Make copies of any needed supplemental policies to use with the enforced base policy

Since the enforced policy was given a unique PolicyID in the previous procedure, you need to duplicate any needed supplemental policies to use with the enforced policy. Supplemental policies always inherit the Audit or Enforcement mode from the base policy they modify. If you didn't reset the enforcement base policy's PolicyID, you can skip this procedure.

  1. Initialize the variables that will be used and create a copy of the current supplemental policy. Some variables and files from the previous procedure will also be used.

    $SupplementalPolicyName = "Lamna_Supplemental1"
    $CurrentSupplementalPolicy = $env:USERPROFILE+"\Desktop\"+$SupplementalPolicyName+"_Audit.xml"
    $EnforcedSupplementalPolicy = $env:USERPROFILE+"\Desktop\"+$SupplementalPolicyName+"_Enforced.xml"
    
  2. Use Set-CIPolicyIdInfo to give the new supplemental policy a unique ID and descriptive name, and change which base policy to supplement.
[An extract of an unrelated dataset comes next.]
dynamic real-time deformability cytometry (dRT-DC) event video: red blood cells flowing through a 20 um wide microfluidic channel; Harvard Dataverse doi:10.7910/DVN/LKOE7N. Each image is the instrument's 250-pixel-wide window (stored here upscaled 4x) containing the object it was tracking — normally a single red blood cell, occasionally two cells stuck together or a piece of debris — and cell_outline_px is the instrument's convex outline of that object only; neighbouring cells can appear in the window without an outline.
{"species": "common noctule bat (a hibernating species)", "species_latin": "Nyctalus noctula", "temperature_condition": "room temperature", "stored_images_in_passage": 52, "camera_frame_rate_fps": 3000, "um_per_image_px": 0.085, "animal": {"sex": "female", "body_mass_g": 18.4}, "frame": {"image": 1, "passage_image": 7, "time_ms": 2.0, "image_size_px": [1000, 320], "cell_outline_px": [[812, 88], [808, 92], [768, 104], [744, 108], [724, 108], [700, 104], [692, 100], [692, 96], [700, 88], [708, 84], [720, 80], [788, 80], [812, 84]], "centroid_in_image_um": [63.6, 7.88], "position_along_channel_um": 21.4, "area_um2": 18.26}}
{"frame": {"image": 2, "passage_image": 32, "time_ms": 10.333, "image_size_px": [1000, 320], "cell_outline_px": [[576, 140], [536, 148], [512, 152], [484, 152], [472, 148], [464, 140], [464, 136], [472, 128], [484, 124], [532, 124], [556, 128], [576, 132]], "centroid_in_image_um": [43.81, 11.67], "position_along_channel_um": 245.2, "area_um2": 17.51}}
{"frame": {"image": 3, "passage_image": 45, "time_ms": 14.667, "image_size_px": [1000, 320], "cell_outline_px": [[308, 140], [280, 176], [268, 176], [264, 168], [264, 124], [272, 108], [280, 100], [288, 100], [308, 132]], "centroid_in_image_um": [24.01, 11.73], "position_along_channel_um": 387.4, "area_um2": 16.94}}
    $SupplementalPolicyID = Set-CIPolicyIdInfo -FilePath $EnforcedSupplementalPolicy -PolicyName $SupplementalPolicyName -SupplementsBasePolicyID $EnforcedPolicyID -BasePolicyToSupplementPath $EnforcedPolicyXML -ResetPolicyID
    $SupplementalPolicyID = $SupplementalPolicyID.Substring(11)
    

    Note

    If Set-CIPolicyIdInfo does not output the new PolicyID value on your Windows 10 version, you will need to obtain the PolicyId value from the XML directly.

  3. Use ConvertFrom-CIPolicy to convert the new Windows Defender Application Control supplemental policy to binary:

    $EnforcedSuppPolicyBinary = $env:USERPROFILE+"\Desktop\"+$SupplementalPolicyName+"_"+$SupplementalPolicyID+".xml"
    ConvertFrom-CIPolicy $EnforcedSupplementalPolicy $EnforcedSuppPolicyBinary
    
  4. Repeat the steps above if you have other supplemental policies to update.

Deploy your enforced policy and supplemental policies

Now that your base policy is in enforced mode, you can begin to deploy it to your managed endpoints. For information about deploying policies, see Deploying Windows Defender Application Control (WDAC) policies.